June Thomas: Depuis la semaine dernière, je suis au niveau 35. Et comme il faut que je récolte 1.500.000 XP pour atteindre le niveau 36, je pense que je vais y rester un petit moment. Si un psy voulait me faire sortir du jeu, il lui faudrait sans doute des années, car ma principale motivation pour jouer à Pokémon Go est d’atteindre les niveaux supérieurs. Je déteste passer un jour sans m’arrêter à un Pokéstop, sans chasser ou sans évoluer, parce que je veux atteindre le niveau suivant, même si, une fois que l’on a rejoint ces hauteurs dans la stratosphère Pokémon, atteindre un nouveau niveau n’offre finalement pas grand-chose –quelques Hyper Balls, un œuf chance de temps en temps, un peu de poussière d’étoile et des potions que je jette puisque, ne faisant pas de combats, je ne les utilise jamais. Pour résumer, je joue uniquement pour pouvoir me vanter de mon niveau. Sauf que je suis tellement gênée d’admettre que je joue encore à Pokémon Go –ou même que je joue tout court– que je n’en parle à personne.

Marissa Martinelli: Maintenant que le secret est éventé, tu peux te vanter! Je suis vraiment impressionnée –il me manque encore quelques bonbons pour obtenir un Léviator, alors que je me promène depuis des lustres avec un Magicarpe ridicule. Quel est le Pokémon dont tu es la plus fière?

June Thomas: Mon préféré, c’est Phanpy, parce qu’il est vraiment trop mignon: moitié éléphant, moitié tapir, dans une ravissante teinte de bleu pervenche, avec d'adorables marques rouges sur la trompe et les oreilles. Mais ce dont je suis la plus fière, c’est d’avoir réussi à faire évoluer mon Magicarpe en Léviator, mon Tylton en Altaria, et de ne plus avoir qu’à récolter neuf super bonbons pour pouvoir faire évoluer mon Wailord. Les évolutions qui nécessitent 400 bonbons sont irrésistibles pour les personnes fêlées dans mon genre.

Bon, maintenant que tout le monde sait que je suis complètement maniaque, qu’est-ce qui te pousse, toi, à continuer de jouer? Et, dis-moi, est-ce que tu consultes les sites internet consacrés à Pokémon Go pour avoir des conseils et des astuces?

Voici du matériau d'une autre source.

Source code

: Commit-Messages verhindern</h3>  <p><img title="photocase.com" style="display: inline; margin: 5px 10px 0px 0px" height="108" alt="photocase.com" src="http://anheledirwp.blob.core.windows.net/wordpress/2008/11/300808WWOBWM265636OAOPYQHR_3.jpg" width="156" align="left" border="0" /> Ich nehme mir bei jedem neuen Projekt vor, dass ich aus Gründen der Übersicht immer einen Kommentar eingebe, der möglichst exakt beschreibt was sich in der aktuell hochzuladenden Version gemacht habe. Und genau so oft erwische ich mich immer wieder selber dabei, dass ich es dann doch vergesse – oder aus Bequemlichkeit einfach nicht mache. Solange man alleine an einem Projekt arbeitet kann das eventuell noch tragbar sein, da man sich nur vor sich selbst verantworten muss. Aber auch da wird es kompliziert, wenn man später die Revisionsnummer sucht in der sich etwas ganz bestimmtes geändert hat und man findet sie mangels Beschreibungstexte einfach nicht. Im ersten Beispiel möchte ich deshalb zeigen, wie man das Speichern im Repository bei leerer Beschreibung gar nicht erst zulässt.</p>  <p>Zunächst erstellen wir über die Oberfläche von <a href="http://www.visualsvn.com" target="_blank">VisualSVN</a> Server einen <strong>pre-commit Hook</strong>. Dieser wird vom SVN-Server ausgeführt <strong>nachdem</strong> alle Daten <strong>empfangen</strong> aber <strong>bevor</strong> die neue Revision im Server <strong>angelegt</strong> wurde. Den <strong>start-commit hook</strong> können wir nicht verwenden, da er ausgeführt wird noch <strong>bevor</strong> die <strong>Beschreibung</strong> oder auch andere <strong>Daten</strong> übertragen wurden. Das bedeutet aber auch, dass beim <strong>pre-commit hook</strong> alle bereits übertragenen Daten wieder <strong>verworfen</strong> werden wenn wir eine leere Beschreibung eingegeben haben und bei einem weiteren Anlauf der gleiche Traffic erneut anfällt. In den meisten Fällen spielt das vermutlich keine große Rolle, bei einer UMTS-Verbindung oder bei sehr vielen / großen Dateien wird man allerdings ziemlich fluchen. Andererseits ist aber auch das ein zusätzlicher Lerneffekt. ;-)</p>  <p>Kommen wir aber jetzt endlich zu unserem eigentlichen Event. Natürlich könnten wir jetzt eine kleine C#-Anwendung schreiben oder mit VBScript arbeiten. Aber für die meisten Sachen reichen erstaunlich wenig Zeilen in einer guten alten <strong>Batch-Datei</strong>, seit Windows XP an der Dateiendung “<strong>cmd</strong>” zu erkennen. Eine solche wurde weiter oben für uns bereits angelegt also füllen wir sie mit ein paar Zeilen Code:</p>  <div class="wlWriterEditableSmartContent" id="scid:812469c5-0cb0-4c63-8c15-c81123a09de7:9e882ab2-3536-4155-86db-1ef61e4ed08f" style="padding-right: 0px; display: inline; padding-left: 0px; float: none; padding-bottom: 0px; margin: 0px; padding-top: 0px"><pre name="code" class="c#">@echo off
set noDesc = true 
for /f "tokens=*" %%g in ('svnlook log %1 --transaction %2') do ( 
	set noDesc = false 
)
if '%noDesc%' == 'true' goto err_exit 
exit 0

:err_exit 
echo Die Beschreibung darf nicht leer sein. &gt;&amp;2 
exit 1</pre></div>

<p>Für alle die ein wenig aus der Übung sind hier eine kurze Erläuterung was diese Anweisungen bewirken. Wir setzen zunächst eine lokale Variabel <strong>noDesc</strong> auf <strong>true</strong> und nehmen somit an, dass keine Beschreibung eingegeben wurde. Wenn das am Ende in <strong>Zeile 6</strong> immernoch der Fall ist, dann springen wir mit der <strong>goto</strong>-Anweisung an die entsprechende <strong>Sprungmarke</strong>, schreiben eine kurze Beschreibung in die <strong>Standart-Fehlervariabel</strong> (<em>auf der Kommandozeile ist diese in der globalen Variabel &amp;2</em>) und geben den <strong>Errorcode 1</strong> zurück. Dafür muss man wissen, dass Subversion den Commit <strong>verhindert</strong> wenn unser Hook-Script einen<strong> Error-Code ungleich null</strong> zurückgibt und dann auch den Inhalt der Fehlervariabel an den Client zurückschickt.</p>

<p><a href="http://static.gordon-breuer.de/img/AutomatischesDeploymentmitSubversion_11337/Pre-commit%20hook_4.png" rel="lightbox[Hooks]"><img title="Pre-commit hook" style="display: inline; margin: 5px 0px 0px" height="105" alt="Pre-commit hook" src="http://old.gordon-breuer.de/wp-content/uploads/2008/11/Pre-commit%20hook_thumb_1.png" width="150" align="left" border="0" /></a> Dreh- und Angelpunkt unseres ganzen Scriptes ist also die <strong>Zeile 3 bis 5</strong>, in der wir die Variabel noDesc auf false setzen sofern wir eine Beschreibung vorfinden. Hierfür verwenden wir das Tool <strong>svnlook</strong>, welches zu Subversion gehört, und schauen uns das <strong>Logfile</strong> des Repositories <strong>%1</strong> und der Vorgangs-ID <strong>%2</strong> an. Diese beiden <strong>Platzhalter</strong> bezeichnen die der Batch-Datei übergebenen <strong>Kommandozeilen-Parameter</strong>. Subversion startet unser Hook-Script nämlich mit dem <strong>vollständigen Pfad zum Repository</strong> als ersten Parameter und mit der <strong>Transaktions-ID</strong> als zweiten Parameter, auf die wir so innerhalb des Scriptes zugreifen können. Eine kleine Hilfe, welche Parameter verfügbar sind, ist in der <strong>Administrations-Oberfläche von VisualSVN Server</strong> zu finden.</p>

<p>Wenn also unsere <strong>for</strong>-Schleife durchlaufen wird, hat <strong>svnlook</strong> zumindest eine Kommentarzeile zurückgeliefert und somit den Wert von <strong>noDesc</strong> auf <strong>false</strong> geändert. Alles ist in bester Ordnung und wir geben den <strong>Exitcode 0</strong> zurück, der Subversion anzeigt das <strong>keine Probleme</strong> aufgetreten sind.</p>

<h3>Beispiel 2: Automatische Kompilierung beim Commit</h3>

« Parfois, j’essaie de regarder autour de moi pour deviner lequel des autres voyageurs et voyageuses du train absorbées par leurs portables est en réalité un membre de mon équipe, un camarade.»

Marissa Martinelli

Marissa Martinelli: Tu sais, je ne le fais jamais, parce que je joue plutôt en dilettante. Je joue principalement pour passer le temps dans le train, même si je suis toujours ravie d’attraper le Pokémon qui apparaît lors du «Community Day», une fois par mois –au point que j’organise mes week-ends en prenant en compte ces trois heures mensuelles cruciales. Bien que ça puisse paraître cucul à une joueuse solitaire comme toi, j’aime bien le sentiment de camaraderie qui est né autour du jeu. Dernièrement, les développeurs ont annoncé un événement en lien avec la nouvelle fonction de recherche, durant lequel on pouvait se rendre dans une arène particulière à une certaine heure afin de combattre un Mewtwo. Quand je suis arrivée sur place, il y avait au moins une quinzaine de personnes, qui ne se connaissaient pas, qui s’étaient retrouvées pour le combat. C’est le même sentiment que quand je m’empare d’une arène et que je vois sur mon écran qu’un autre membre de l’équipe Sagesse se bat aussi pas loin. Parfois, j’essaie de regarder autour de moi pour voir si je peux deviner lequel des autres voyageurs et voyageuses du train absorbées par leurs portables est en réalité un membre de mon équipe, un camarade.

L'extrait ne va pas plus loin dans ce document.